PROJECT SUMMARY/ABSTRACT
Antibiotics are life-saving, but their suboptimal use can lead to antibiotic-resistant bacteria, which contribute to
approximately 2,000,000 illnesses and 23,000 deaths in the United States annually. Unfortunately, the
development of new antibiotics is currently quite limited. Thus, immediate solutions are needed to preserve
existing therapies, in particular anti-pseudomonal beta-lactams, which are the backbone of treatment protocols
in the intensive care unit (ICU). A >500-fold intra-individual variability in drug levels has been observed using
our current standard of “one size fits all” dosing extrapolated from non-critically ill patients. In 30%-50% of ICU
patients beta-lactam levels are too low; this increases treatment failure 1.5-fold and propagates antibiotic
resistance. Therefore, the overall objective of this proposal is to develop a highly predictive, user-friendly,
individualized beta-lactam dosing and monitoring tool for use in the ICU. This will be accomplished through
three specific aims: (1) Design accurate individualized up-front beta-lactam dosing models for critically ill
patients, (2) Develop and validate a dynamic prediction model for use during therapy that identifies patients at
highest risk of either treatment failure/new resistance (drug level potentially too low) or neurotoxicity (drug level
potentially too high), and (3) Identify factors that enhance implementation of these individualized dosing and
monitoring models in practice.
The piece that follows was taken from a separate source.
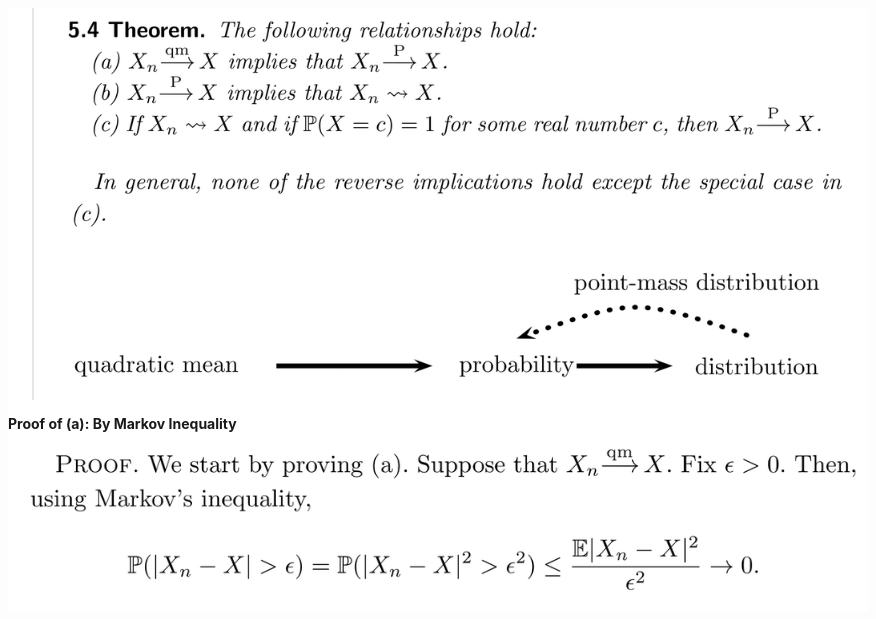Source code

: > ![image.png](./大数定律_中心极限定理和收敛定理.assets/20230302_1220007077.png)![image.png](./大数定律_中心极限定理和收敛定理.assets/20230302_1220013311.png)![image.png](./大数定律_中心极限定理和收敛定理.assets/20230302_1220015799.png)

**Proof of (a): By Markov Inequality**![image.png](./大数定律_中心极限定理和收敛定理.assets/20230302_1220013569.png)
For Aim 1, we will prospectively assay beta-lactam levels from residual blood
samples from 300 ICU patients and use population pharmacokinetics to develop a novel individualized dosing
tool. For Aim 2, we will query the electronic records of 5,000 adult ICU patients treated with anti-pseudomonal
beta-lactams to develop and validate a highly-predictive model that classifies patients as either low-risk (high
likelihood of a favorable outcome, no drug level monitoring indicated) or high-risk (high likelihood of an
unfavorable outcome, drug level testing may be beneficial). Beta-lactam use is nearly ubiquitous in critically ill
patients. To optimize the potential for future clinical translation, in Aim 3 we will use focused ethnography
informed by implementation science to identify factors that influence implementation of these new tools in trials
and real-world practice. Dosing and monitoring protocols and interfaces will be iteratively refined based on
these insights. The proposed Career Development Award supports the NIAID mission by striving to improve
the care of patients with infections while providing the research skills, training, and mentorship necessary to
develop the candidate into an independent investigator conducting patient-oriented research. The proposed
training in pharmacokinetic modeling, bioinformatics, and dissemination and implementation science coupled
with an outstanding multidisciplinary mentorship team, and the exceptional resources available at Mayo Clinic
will allow the candidate to achieve her long-term goal of becoming an independent clinical researcher focused
on improving the health of critically ill patients with infections.